Abgesehen davon sorgt Armbruster mit zwei entscheidenden Ideen dafür, dass die Ermittlungen für Dorn kein Fall wie jeder andere sind: Dorfpolizist Tom Petersen (Johannes Zirner) ist der Bruder des Opfers und will sich an der Mördersuche beteiligen, schließlich kennt er sämtliche Verdächtigen; und natürlich spricht aus Dorns Sicht genau dies dagegen, ihn die Befragungen durchführen zu lassen. Die Beziehung der beiden steht allerdings recht bald unter einem anderen Vorzeichen: Seit "Prager Botschaft" liegt der Vater (Ernst Stötzner) der Kommissarin im Koma; es ist fraglich, ob er wieder aufwachen wird. Die jeweilige besondere Situation macht Petersen und Dorn zu Seelenverwandten. Liebe ist es eher nicht, was sie verbindet, aber sie verbringen zumindest die Nächte miteinander, weshalb sich Privat- und Berufsleben fortan nur schwierig trennen lassen; und das wird später noch gravierende Folgen haben. Zunächst unterläuft der Beamtin jedoch ein erheblicher Lapsus. Eine Zeugin ist sich zu hundert Prozent sicher, den Mörder in der Nacht gesehen zu haben, aber mitten in ihre Aussage platzt ein Anruf des Krankenhauses, dass sich der Zustand von Richard Dorn verschlechtert habe. Prompt begeht die Tochter einen Fehler, der schließlich vor Gericht zur Freilassung des mutmaßlichen Mörders führt, und damit ist er aus dem Schneider, weil man in Deutschland nach einem Freispruch nicht erneut angeklagt werden darf. Die schockierten Eltern (Lena Stolze, Uwe Preuss) wollen das Urteil nicht wahrhaben und lassen sich zu einer verhängnisvollen Verzweiflungstat hinreißen.
Armbruster hat eine zumindest von Ferne vergleichbare Geschichte im dritten van-Leeuwen-Krimi, "Der Tod und das Mädchen" (ZDF 2018), erzählt; dort konnte ein Vergewaltiger nicht belangt werden, weil der Fall verjährt war. Zuvor hat die Autorin unter anderem das Drehbuch zu Stefan Krohmers böser Tragikomödie "Zur Hölle mit den anderen" (2017) geschrieben. Der Reiz des "Helen Dorn"-Films liegt wie schon bei "Prager Botschaft" nicht zuletzt im Ortswechsel; es ist ja ohnehin immer interessant, wenn sich Großstadtermittler in die Provinz verirren, zumal Ko und Kameramann Köhler den Kontrast mit vielen Waldbildern unterstreichen. Davon abgesehen wirkt "Nach dem Sturm" jedoch nicht nur thematisch eine Nummer kleiner als der letzte Film, in dem die Kommissarin einen Mann befreien konnte, der vor Jahren entführt worden war. Das Opfer spielte August Zirner, diesmal ist sein Sohn Johannes Partner von Anna Loos. Trotzdem sind die Liebelei zwischen dem Dorfpolizisten und der LKA-Kommissarin sowie die juristischen Feinheiten des Falls letztlich ein bisschen wenig, um diese elfte 2Helen Dorn"-Episode auf das Niveau vieler früherer Filme der Reihe zu heben.
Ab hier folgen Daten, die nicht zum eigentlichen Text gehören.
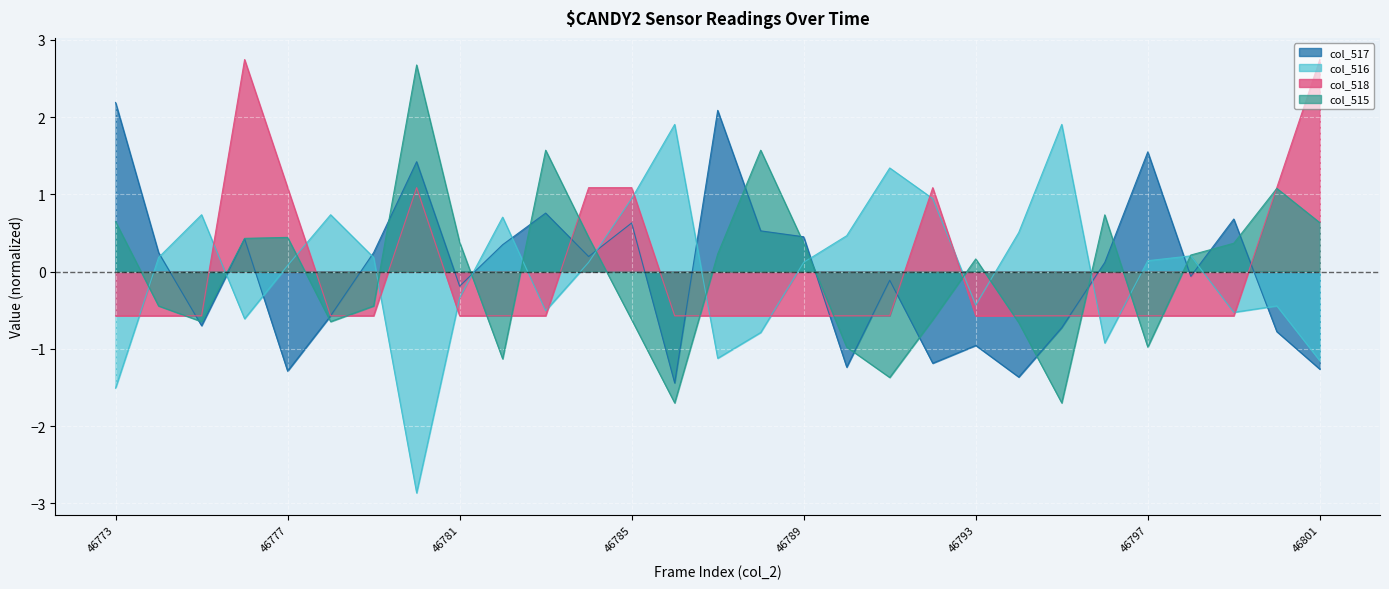

Where does the col_518 series first go above 0?

46776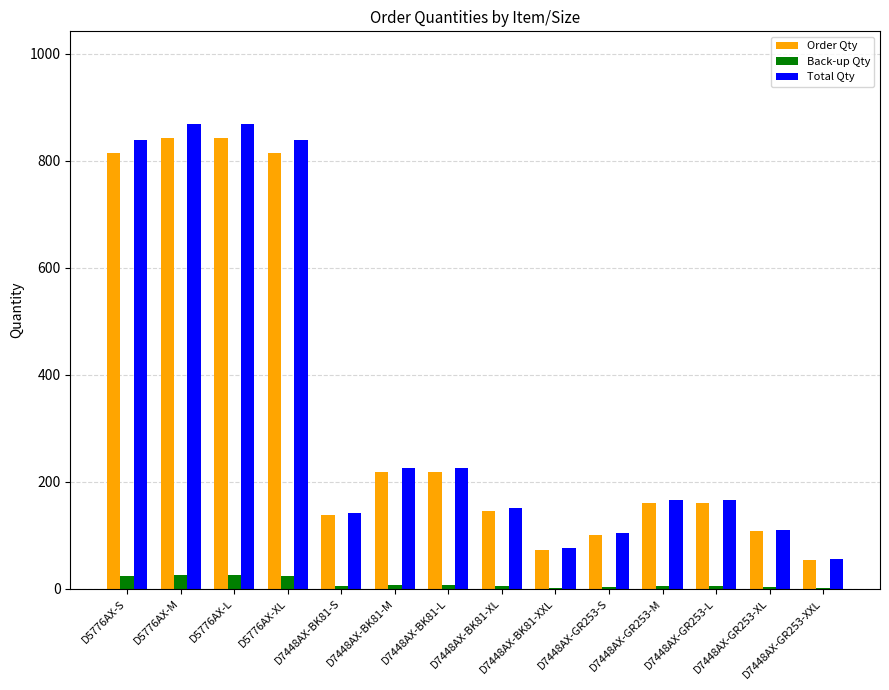

What is the greatest value displayed?

868.3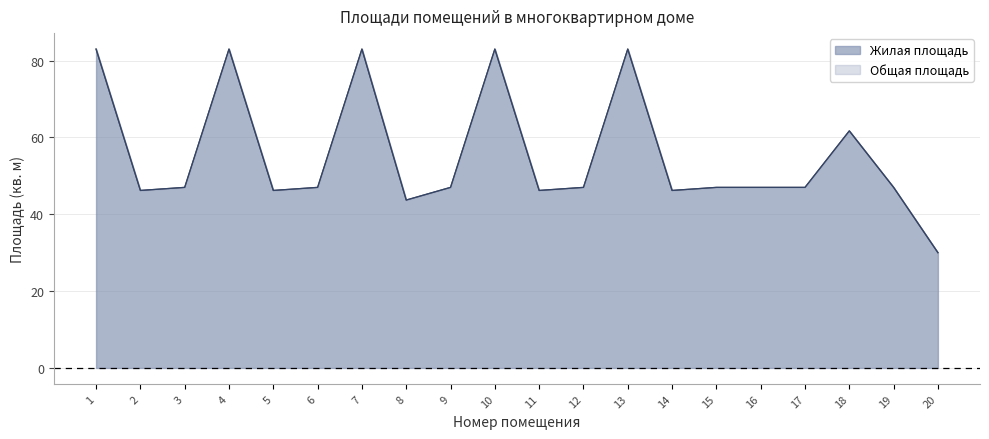

At which category does Общая площадь reach its first local peak?

4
Irritierend kommt hinzu, dass die Titelheldin mit neuer Ponyfrisur eine zumindest flüchtige Ähnlichkeit mit Anna Schudt als Dortmunder "Tatort"-Kollegin hat.
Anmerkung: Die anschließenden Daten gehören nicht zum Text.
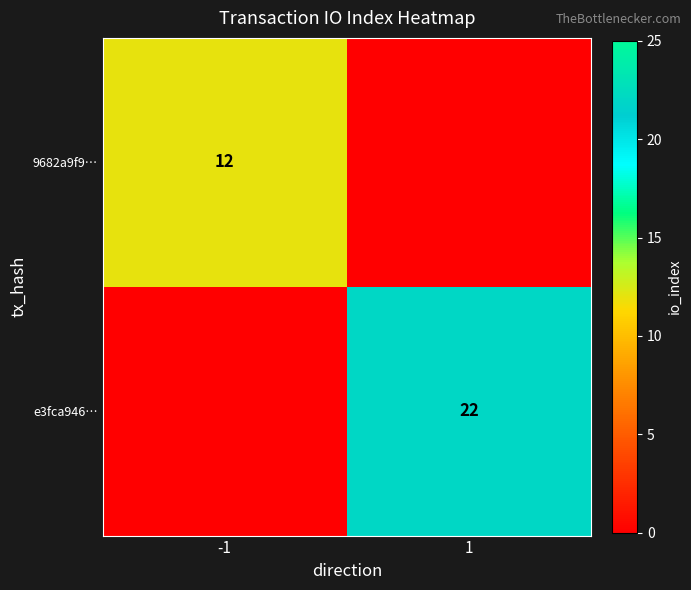

Is the value of e3fca946… at 1 greater than the value of 9682a9f9… at -1?

Yes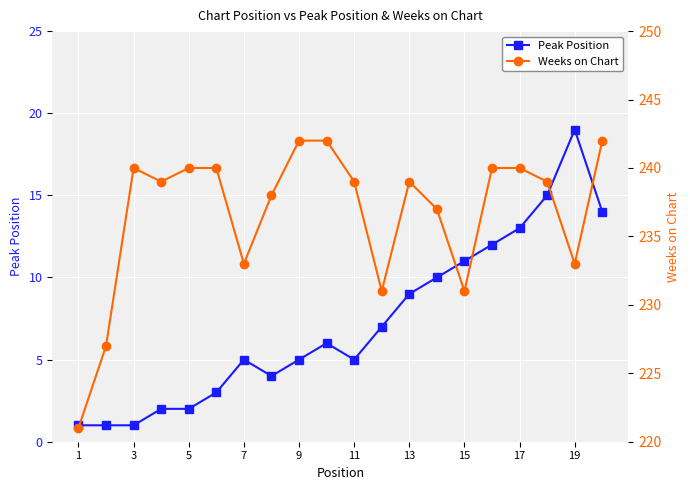

What is the difference between the Peak Position values at 11 and 15?

6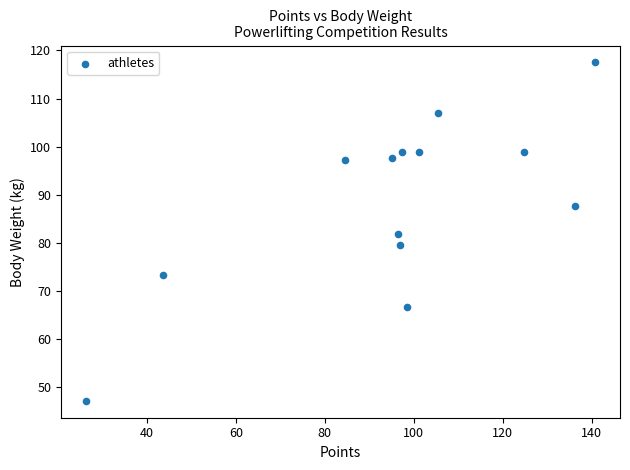

What is the range of X values (max minus min)?

114.2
Entscheidender ist jedoch, dass Ko nur selten echte Krimispannung aufkommen lässt. Sein letzter "Tatort" aus Köln, "Weiter, immer weiter", litt unter anderem daran, dass der Regisseur einige Szenen überinszeniert hat; in "Nach dem Sturm" ist eher das Gegenteil der Fall. Sehenswert ist der Film nicht zuletzt wegen der Art und Weise, wie Ko die Beziehung zwischen dem Dorfpolizisten und der Großstadtkommissarin inszeniert. Sie bahnt sich an, als beide im Gasthof sitzen und vor sich hin trinken, rauchen, starren; ein Schnitt, und schon fallen sie in Dorns Zimmer über einander her, wobei nur die Musik, aber keinerlei Geräusche zu hören sind. Dieses Stilmittel wiederholt sich am Schluss, nur unter anderen Vorzeichen: Die Bilder sind fast die gleichen, aber nun kämpfen die beiden miteinander. Die Musik ist ohnehin mindestens genauso vielschichtig wie die Handlung. Einen ähnlichen Pas de deux zwischen optischer und akustischer Ebene gibt es schon zu Anfang, als Dorn ihren Vater mit Tony Holidys Siebzigerjahre-Partyhit "Tanze Samba mit mir" beschallt und das Lied in grausigem Kontrast auch die Bilder vom Überfall auf die junge Frau begleitet.